Scout duty sucked, and there’s little you could tell Emilia to change her mind about it.
The Cracked Marsh is rife with danger, everything from the variety of semi-magical wildlife that have adapted to it over the years, to the crackling lightning vents still left over from the calamity that formed the marsh. Normally she wouldn’t take one step on the craggy, water-slicked grounds, but with how close Witmore is, regular patrols of the marshland nearest to the cliffs Witmore stands on are required. Of course, the Guard are much too busy protecting the city (sitting in the barracks and getting fat as hoglins, more like), so the patrols are most often left to adventurers stuck in the Iron rank, like her.

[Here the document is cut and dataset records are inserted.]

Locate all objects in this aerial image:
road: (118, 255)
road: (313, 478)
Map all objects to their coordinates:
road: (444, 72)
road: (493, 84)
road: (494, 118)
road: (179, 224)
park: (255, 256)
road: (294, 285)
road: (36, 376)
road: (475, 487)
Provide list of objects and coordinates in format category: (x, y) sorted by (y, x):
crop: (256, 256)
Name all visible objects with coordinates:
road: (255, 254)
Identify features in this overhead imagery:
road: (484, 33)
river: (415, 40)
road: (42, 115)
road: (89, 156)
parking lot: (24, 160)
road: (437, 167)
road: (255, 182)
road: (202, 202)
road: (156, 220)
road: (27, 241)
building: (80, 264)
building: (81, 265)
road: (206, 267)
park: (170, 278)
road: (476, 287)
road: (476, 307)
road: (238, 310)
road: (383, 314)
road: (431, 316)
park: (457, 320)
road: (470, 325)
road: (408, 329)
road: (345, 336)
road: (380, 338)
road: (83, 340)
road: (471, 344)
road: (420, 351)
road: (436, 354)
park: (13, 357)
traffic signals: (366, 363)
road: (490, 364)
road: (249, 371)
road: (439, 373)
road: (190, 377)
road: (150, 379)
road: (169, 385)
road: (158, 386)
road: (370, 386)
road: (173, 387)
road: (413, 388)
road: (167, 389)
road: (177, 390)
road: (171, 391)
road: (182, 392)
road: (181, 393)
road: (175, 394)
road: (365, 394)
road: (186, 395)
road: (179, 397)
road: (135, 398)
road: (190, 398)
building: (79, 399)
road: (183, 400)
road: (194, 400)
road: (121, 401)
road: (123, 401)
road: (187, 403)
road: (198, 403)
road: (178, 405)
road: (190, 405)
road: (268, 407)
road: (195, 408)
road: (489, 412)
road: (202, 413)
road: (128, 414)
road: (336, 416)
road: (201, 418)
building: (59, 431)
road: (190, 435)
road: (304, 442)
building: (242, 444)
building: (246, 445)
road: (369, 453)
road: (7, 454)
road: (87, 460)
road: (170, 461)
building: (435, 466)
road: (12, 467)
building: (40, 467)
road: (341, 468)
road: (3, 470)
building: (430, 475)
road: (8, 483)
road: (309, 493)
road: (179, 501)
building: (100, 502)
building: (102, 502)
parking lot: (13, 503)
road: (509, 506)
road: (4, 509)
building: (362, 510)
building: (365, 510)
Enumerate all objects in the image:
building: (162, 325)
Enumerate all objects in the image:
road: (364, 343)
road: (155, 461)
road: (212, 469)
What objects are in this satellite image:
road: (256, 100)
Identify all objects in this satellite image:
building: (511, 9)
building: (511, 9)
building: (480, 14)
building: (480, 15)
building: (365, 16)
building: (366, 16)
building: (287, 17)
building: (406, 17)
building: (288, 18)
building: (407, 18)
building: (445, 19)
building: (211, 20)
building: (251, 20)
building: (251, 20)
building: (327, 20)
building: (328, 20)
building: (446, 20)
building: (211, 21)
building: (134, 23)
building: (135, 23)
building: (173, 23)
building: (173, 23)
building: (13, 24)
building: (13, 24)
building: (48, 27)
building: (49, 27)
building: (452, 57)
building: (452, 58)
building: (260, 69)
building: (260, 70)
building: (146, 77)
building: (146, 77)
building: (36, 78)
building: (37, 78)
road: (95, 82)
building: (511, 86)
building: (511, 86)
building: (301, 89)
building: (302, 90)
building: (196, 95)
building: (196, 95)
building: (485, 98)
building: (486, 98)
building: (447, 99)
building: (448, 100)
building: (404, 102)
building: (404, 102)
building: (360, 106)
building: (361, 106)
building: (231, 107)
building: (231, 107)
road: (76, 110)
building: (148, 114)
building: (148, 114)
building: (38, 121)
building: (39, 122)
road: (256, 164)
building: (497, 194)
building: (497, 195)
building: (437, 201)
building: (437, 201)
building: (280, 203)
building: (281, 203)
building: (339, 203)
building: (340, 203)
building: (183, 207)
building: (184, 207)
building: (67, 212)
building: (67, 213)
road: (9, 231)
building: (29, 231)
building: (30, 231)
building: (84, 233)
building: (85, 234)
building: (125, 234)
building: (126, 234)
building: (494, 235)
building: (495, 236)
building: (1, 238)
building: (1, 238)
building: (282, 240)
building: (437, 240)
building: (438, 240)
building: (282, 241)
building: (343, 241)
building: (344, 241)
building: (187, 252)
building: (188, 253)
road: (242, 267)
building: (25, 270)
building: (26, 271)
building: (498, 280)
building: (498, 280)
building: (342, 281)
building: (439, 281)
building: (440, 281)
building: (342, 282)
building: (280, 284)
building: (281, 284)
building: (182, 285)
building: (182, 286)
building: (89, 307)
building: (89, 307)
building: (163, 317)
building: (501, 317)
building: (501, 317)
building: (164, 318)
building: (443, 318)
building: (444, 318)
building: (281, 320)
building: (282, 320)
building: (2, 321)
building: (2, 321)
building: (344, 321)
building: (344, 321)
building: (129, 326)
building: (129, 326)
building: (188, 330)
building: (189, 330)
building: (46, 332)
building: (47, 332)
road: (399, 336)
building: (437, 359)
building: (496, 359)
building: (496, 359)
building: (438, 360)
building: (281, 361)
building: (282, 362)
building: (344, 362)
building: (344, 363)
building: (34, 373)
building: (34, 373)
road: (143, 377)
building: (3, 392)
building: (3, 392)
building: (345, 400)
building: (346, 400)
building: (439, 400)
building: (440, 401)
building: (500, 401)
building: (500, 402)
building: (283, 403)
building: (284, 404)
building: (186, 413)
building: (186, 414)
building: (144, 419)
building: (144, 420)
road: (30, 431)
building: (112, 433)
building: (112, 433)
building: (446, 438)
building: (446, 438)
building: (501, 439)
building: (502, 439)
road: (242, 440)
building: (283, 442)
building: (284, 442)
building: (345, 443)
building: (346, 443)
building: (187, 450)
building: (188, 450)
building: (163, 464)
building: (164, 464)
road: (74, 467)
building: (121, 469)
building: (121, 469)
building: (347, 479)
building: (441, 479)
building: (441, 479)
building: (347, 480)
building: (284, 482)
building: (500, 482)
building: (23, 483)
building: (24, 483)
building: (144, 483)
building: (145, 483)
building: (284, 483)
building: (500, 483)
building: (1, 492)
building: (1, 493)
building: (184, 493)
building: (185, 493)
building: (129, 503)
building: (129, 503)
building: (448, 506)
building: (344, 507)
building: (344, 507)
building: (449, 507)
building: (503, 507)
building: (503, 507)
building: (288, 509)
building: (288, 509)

So, she’s stuck out in a three man scout squad, trying to get the damned tinder to light on the driest slab of rock they could find to set up camp on. Eventually she threw the flint lighter to the side in frustration, groaning and falling on her back to look up at the sky. Ironically, it’s a bright and sunny afternoon, pinks and oranges bleeding into the sky, though the high humidity makes it unbearable rather than nice, the only thing keeping her from stewing in her armor like the inn’s soup last night is the light breeze coming in from the sea, barely visible from where they’d set up.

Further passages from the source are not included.